変化率(%)={(耐熱性試験後の物性−耐熱試験前の物性)/耐熱試験前の物性}×100
なお、耐熱試験前の物性を本明細書では常態物性という場合もある。
本発明のゴム材料の引張強さ(TB)の変化率は、例えば、−30%以上、好ましくは−25%以上、より好ましくは−20%以上であり、例えば、30%以下であってよく、20%以下であってよく、10%以下であってよい。
本発明のゴム材料の伸び(EB)の変化率は、例えば、−40%以上、好ましくは−30%以上、より好ましくは−20%以上であり、例えば、10%以下であってよい。
【0045】
本発明のゴム材料は、鉄道車両用ゴム、産業機械用ゴム、建築用免震ゴム、免震ゴム支承、マウント等の自動車用ゴム等の防振、免震ゴムに好適に用いることができ、特に耐熱性と、低動倍率と減衰性とのバランスに優れるマウント材料(特にエンジンマウントに用いられる材料)に好適に用いられる。
【0046】
本願は、2017年2月9日に提出された日本国特許出願第2017−022559号に基づく優先権の利益を主張するものである。2017年2月9日に出願された日本国特許出願第2017−022559号の明細書の全内容が、本願に参考のため援用される。
【実施例】
【0047】
以下、本発明を実施例により具体的に説明するが、本発明はこの記載に限定されるものではない。
【0048】
実施例1〜3及び比較例1〜5
表1に示す配合で各材料をニーダーおよびオープンロールで混練し、厚さ2〜2.5mmの未架橋ゴムシートを作製した。また、未架橋ゴムシートを170℃で15分プレス架橋し、2mm厚の一次架橋物を得た。さらにこれをエア・オーブンで150℃で2時間加熱し、二次架橋物を得た。
二次架橋物(ゴム材料)の動特性を決定するため、(株)鷺ノ宮製作所製ダイナミックサーボを用いて荷重に対するゴム材料試験片の変位量の測定を行った。

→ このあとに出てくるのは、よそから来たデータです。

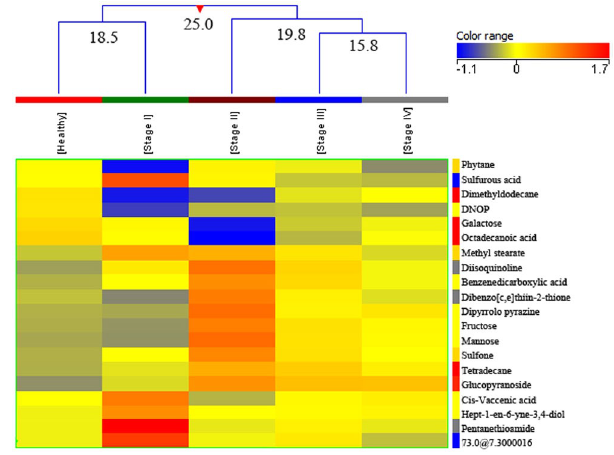
Figure 3. Dendogram showing comparison of five groups i.e. healthy controls, stage I, stage II, stage III and stage IV of Breast Cancer patients using normalized intensities of twenty significant metabolites (p < 0.05). The dendogram was constructed by applying a hierarchical clustering algorithm (Canberra, absolute distance metric, complete linkage). Compounds that have been identified have their name mentioned while one of the unidentified compound is recognized by its retention time. (DNOP - (1,2 Benzenedicarboxylic acid, bis (2-ethylhexyl) ester).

静的ばね定数(Ks)は試験片を0〜3mmに圧縮する際の1〜2mm区間の静的荷重と変位の比に基づいて算出し、動的ばね定数(Kd)は試験片のプリセット圧縮率が5%、ひずみ振幅が±0.1%、周波数が100Hzのときの動荷重と変位の比に基づいて算出した。

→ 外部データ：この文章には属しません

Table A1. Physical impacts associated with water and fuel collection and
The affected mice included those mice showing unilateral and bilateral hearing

二次架橋物(ゴム材料)のtanδを決定するため、(株)鷺ノ宮製作所製ダイナミックサーボを用いて荷重に対するゴム材料試験片の変位量の測定を行った。動的測定時試験片のプリセット圧縮率が5%、ひずみ振幅が0.25mm、周波数が15Hzのときの荷重−変位量関係からtanδを決定した。
二次架橋物の常態での引張特性(引張強さ(TB)、伸び(EB))をJIS K6251に準じて引張試験を行うことによって決定した。
また二次架橋物(ゴム材料)に対してJIS K6257促進老化試験A−2法に準じて125℃168時間の耐熱試験を行い、耐熱試験後のゴム材料の引張特性(引張強さ(TB)、伸び(EB))をJIS K6251に準じて引張試験を行うことによって決定した。そして該耐熱試験前後の各物性(TB、EB)の変化率(ΔTB、ΔEB)を下記式に基づいて算出し、耐熱性を評価した。
変化率(%)={(耐熱性試験後の物性−常態物性)/常態物性}×100
ゴム材料の各評価結果について表2に示した。
【0049】
【表1】
【0050】
【表2】
【0051】
表1及び表2の実施例より、本発明のゴム用組成物から得られる耐熱性ゴム材料は、耐熱性が優れており、また低動倍率と減衰性とのバランスに優れていることが示された。